When it comes to the US, regulatory bodies decided on a different method, focusing on introducing several AI bills, acts, and guiding principles at the federal and state levels. President Donald Trump’s second term, however, reshaped the industry, with many regulations established during President Joe Biden’s administration being revoked. Currently, the Securities and Exchange Commission’s focal point is the impact of AI on market integrity, while the Federal Reserve and the Office of the Comptroller of the Currency (OCC) are analysing the implications of AI on financial stability and are looking into guidelines specific to the banking sector.
As AI, and more specifically, Agentic AI, is on a growth trajectory, regulators are acclimating in hopes of ensuring that its integration into the financial services sector is as transparent and secure as possible.
With AI expanding beyond traditional automation models, the development of Agentic AI is expected to reshape the fintech sector. Compared to other tools that leverage predefined inputs, Agentic AI adjusts its strategies in real time to augment outcomes across financial systems.
But what can we expect from Agentic AI, and will the industry be ready for this technology? When we reached out for a comment on the topic, Panagiotis Kriaris, Director – Head of Business & Corporate Development at Unzer, underlined that ‘Agentic AI is quickly redefining how financial services are built, accessed, and monetised. Three trends are driving this shift.

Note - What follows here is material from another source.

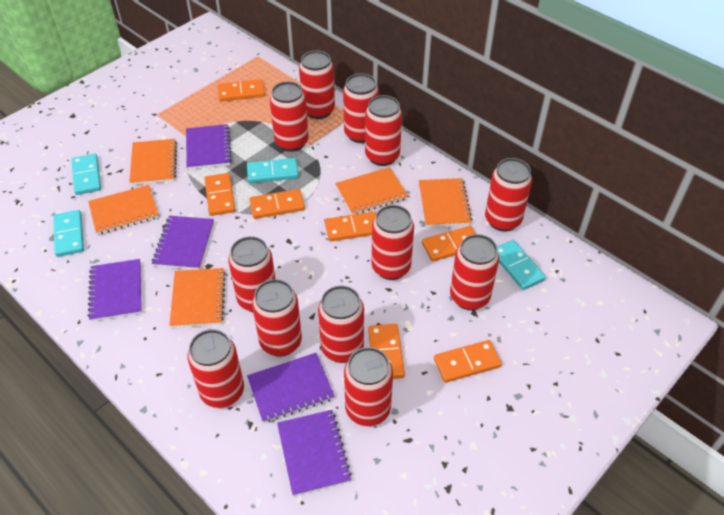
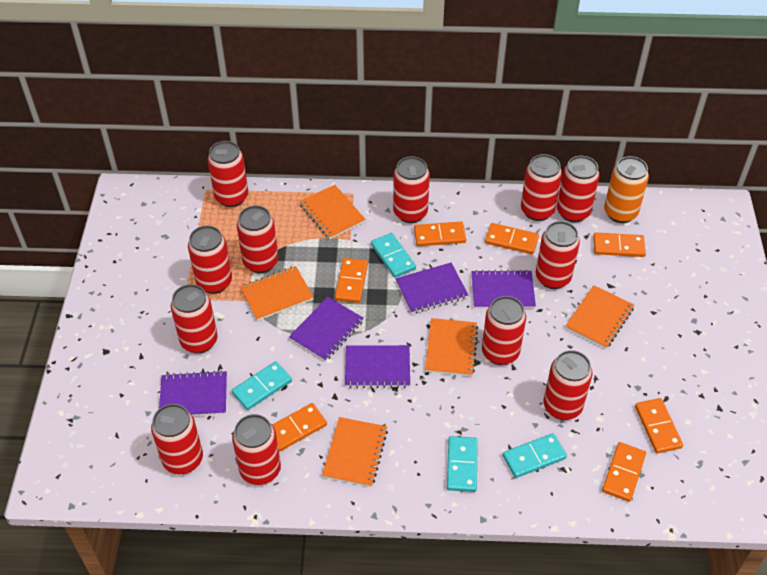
orange can: 0 -> 1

First, the interface is disappearing: payments, onboarding, fraud checks - they’re moving into conversations, prompts, and background automation. Agents initiate payments automatically, based on context and permissions - no user action required.
Second, the infrastructure race is on. PayPal launched agent-native APIs for payments, shipping, invoicing, and risk. Mastercard’s Agent Pay enables bots to transact securely with tokenization and biometric SCA. Visa is building modular agent APIs for real-time approvals and spend controls. Stripe is embedding intelligence into payment flows, enabling agents to act on transactions contextually and in real time.

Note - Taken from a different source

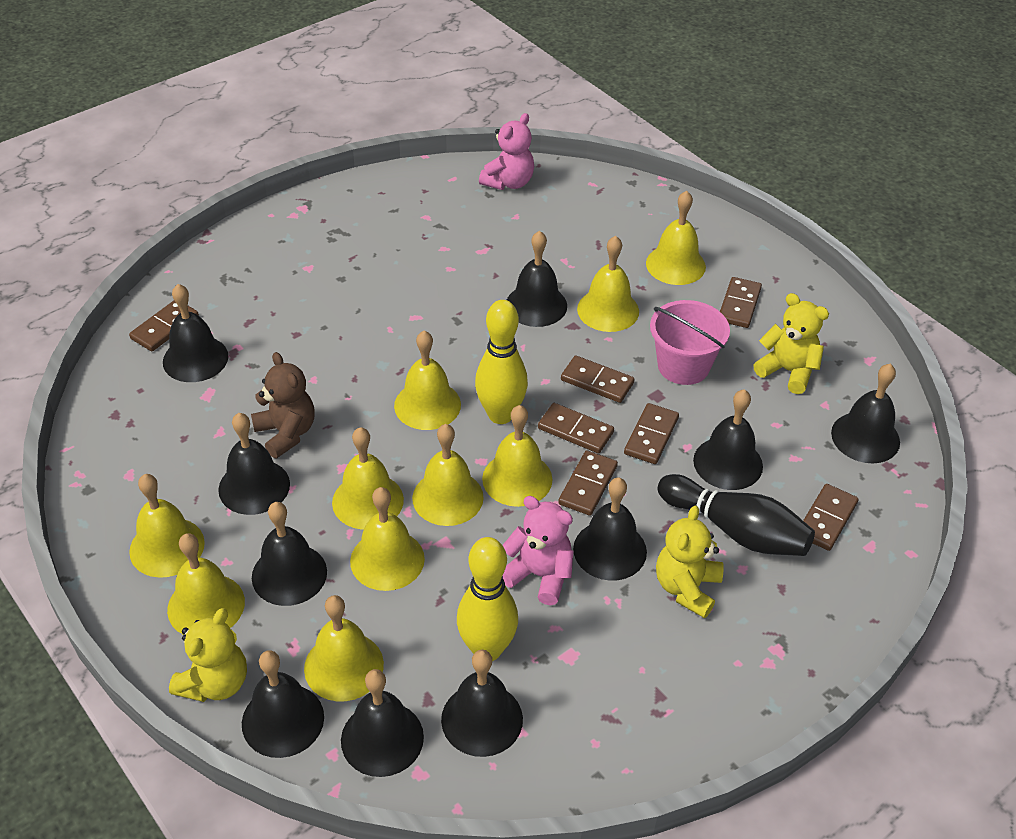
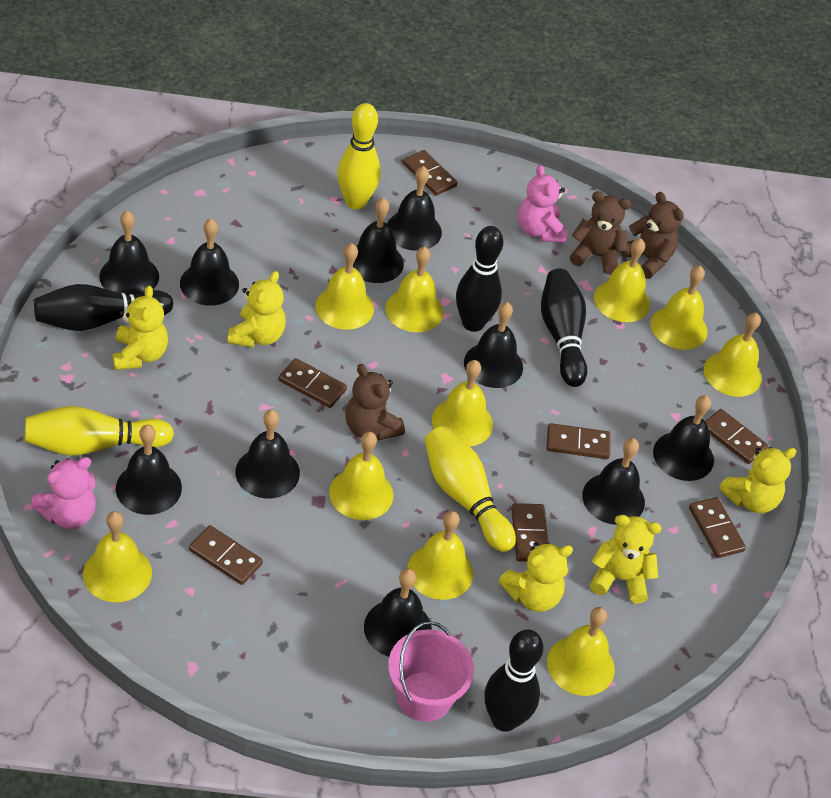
black bowling pin: 1 -> 4
brown teddy bear: 1 -> 3
yellow bowling pin: 2 -> 3
yellow teddy bear: 3 -> 5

Third, the stack is being standardised. Protocols like MCP and A2A are enabling agents to talk across systems and to each other. The winners won’t just process payments - they’ll orchestrate entire workflows.

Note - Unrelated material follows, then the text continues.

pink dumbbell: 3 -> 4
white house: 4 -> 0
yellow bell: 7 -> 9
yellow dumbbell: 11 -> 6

What’s at stake? Becoming the new infrastructure.
In the agentic economy, controlling the payment credential means becoming the default wallet in the loop, capturing the transaction, associated data, interchange, and value-added services.
Players who build for this will not only control the new checkout but will also own the customer relationship. Those who don’t risk finding themselves disintermediated by someone else’s agent.’
Agentic AI has the potential to revolutionise finance, but will fintech players keep up while also ensuring that this technology aligns with security standards and customer expectations? It remains to be seen, and we are here to keep you in the loop.